▸ Problem statement:
Output every entry exactly, from the first line to the last.

▸ Data supplied:

━━━━

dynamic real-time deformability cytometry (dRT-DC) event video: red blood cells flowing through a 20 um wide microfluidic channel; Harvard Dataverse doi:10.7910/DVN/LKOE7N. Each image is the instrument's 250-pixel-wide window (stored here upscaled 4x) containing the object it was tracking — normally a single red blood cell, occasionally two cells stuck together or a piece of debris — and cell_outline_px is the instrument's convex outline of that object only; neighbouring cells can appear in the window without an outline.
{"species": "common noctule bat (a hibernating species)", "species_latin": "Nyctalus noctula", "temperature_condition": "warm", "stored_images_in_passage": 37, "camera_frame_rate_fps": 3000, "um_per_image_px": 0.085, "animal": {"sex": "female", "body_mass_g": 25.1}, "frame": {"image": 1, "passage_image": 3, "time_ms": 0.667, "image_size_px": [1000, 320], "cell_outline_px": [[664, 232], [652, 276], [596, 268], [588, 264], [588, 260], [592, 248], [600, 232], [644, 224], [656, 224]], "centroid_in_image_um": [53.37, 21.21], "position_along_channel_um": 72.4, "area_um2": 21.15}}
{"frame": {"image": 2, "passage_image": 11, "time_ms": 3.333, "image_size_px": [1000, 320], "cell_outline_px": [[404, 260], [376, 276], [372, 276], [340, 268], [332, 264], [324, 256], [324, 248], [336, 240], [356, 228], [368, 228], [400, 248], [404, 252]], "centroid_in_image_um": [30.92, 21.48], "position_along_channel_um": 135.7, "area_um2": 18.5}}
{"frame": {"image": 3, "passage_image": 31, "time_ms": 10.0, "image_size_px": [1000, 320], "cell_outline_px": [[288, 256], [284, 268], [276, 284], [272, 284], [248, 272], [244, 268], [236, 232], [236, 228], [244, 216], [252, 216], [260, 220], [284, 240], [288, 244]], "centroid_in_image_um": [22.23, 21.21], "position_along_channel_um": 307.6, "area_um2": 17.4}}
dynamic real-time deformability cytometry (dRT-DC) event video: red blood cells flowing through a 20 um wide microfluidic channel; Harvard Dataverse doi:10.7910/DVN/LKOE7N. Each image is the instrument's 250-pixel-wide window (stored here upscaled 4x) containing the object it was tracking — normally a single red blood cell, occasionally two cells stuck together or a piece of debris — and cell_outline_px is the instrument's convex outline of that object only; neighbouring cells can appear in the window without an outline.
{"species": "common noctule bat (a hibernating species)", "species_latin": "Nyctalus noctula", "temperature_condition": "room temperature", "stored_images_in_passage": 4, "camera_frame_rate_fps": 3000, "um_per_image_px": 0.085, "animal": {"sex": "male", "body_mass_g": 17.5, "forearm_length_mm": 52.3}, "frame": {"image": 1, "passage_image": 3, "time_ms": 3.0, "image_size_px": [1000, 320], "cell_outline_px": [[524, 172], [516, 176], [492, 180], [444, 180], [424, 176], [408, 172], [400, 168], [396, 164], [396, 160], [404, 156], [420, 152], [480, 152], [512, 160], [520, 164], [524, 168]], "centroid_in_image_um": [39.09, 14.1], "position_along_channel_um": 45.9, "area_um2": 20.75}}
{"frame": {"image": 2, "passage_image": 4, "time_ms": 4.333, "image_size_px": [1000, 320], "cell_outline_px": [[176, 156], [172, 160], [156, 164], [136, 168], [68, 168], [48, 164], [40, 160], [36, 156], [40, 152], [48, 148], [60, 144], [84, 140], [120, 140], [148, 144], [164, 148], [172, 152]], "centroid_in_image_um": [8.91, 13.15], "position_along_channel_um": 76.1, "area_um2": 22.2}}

━━━━

▸ Final result:
dynamic real-time deformability cytometry (dRT-DC) event video: red blood cells flowing through a 20 um wide microfluidic channel; Harvard Dataverse doi:10.7910/DVN/LKOE7N. Each image is the instrument's 250-pixel-wide window (stored here upscaled 4x) containing the object it was tracking — normally a single red blood cell, occasionally two cells stuck together or a piece of debris — and cell_outline_px is the instrument's convex outline of that object only; neighbouring cells can appear in the window without an outline.
{"species": "common noctule bat (a hibernating species)", "species_latin": "Nyctalus noctula", "temperature_condition": "warm", "stored_images_in_passage": 37, "camera_frame_rate_fps": 3000, "um_per_image_px": 0.085, "animal": {"sex": "female", "body_mass_g": 25.1}, "frame": {"image": 1, "passage_image": 3, "time_ms": 0.667, "image_size_px": [1000, 320], "cell_outline_px": [[664, 232], [652, 276], [596, 268], [588, 264], [588, 260], [592, 248], [600, 232], [644, 224], [656, 224]], "centroid_in_image_um": [53.37, 21.21], "position_along_channel_um": 72.4, "area_um2": 21.15}}
{"frame": {"image": 2, "passage_image": 11, "time_ms": 3.333, "image_size_px": [1000, 320], "cell_outline_px": [[404, 260], [376, 276], [372, 276], [340, 268], [332, 264], [324, 256], [324, 248], [336, 240], [356, 228], [368, 228], [400, 248], [404, 252]], "centroid_in_image_um": [30.92, 21.48], "position_along_channel_um": 135.7, "area_um2": 18.5}}
{"frame": {"image": 3, "passage_image": 31, "time_ms": 10.0, "image_size_px": [1000, 320], "cell_outline_px": [[288, 256], [284, 268], [276, 284], [272, 284], [248, 272], [244, 268], [236, 232], [236, 228], [244, 216], [252, 216], [260, 220], [284, 240], [288, 244]], "centroid_in_image_um": [22.23, 21.21], "position_along_channel_um": 307.6, "area_um2": 17.4}}
dynamic real-time deformability cytometry (dRT-DC) event video: red blood cells flowing through a 20 um wide microfluidic channel; Harvard Dataverse doi:10.7910/DVN/LKOE7N. Each image is the instrument's 250-pixel-wide window (stored here upscaled 4x) containing the object it was tracking — normally a single red blood cell, occasionally two cells stuck together or a piece of debris — and cell_outline_px is the instrument's convex outline of that object only; neighbouring cells can appear in the window without an outline.
{"species": "common noctule bat (a hibernating species)", "species_latin": "Nyctalus noctula", "temperature_condition": "room temperature", "stored_images_in_passage": 4, "camera_frame_rate_fps": 3000, "um_per_image_px": 0.085, "animal": {"sex": "male", "body_mass_g": 17.5, "forearm_length_mm": 52.3}, "frame": {"image": 1, "passage_image": 3, "time_ms": 3.0, "image_size_px": [1000, 320], "cell_outline_px": [[524, 172], [516, 176], [492, 180], [444, 180], [424, 176], [408, 172], [400, 168], [396, 164], [396, 160], [404, 156], [420, 152], [480, 152], [512, 160], [520, 164], [524, 168]], "centroid_in_image_um": [39.09, 14.1], "position_along_channel_um": 45.9, "area_um2": 20.75}}
{"frame": {"image": 2, "passage_image": 4, "time_ms": 4.333, "image_size_px": [1000, 320], "cell_outline_px": [[176, 156], [172, 160], [156, 164], [136, 168], [68, 168], [48, 164], [40, 160], [36, 156], [40, 152], [48, 148], [60, 144], [84, 140], [120, 140], [148, 144], [164, 148], [172, 152]], "centroid_in_image_um": [8.91, 13.15], "position_along_channel_um": 76.1, "area_um2": 22.2}}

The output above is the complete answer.